Assigned task:
For the entries below, copy exactly the line that contains "Le Corbusier" through the line that contains "especie de hallazgo de todos.", both ends included, and exclude all pictures.

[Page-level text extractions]
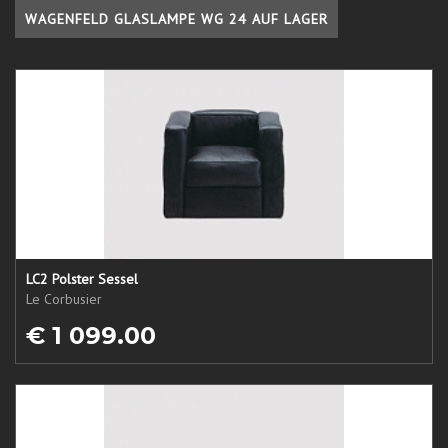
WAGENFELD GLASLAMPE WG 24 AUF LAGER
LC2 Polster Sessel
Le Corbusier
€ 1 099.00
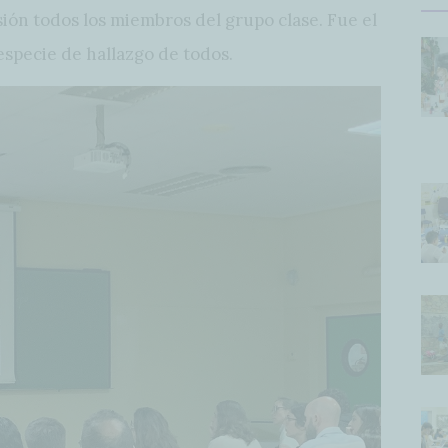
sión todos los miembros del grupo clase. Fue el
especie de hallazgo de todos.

...

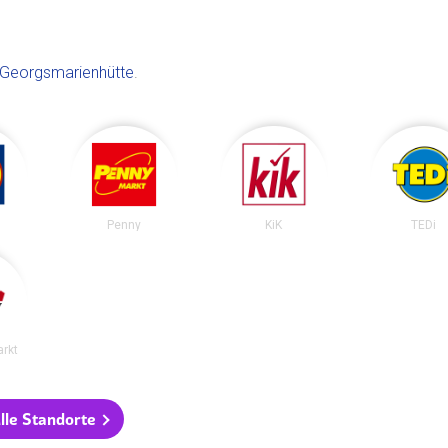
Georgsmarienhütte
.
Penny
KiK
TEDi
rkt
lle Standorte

Reply:
Le Corbusier
€ 1 099.00
sión todos los miembros del grupo clase. Fue el
especie de hallazgo de todos.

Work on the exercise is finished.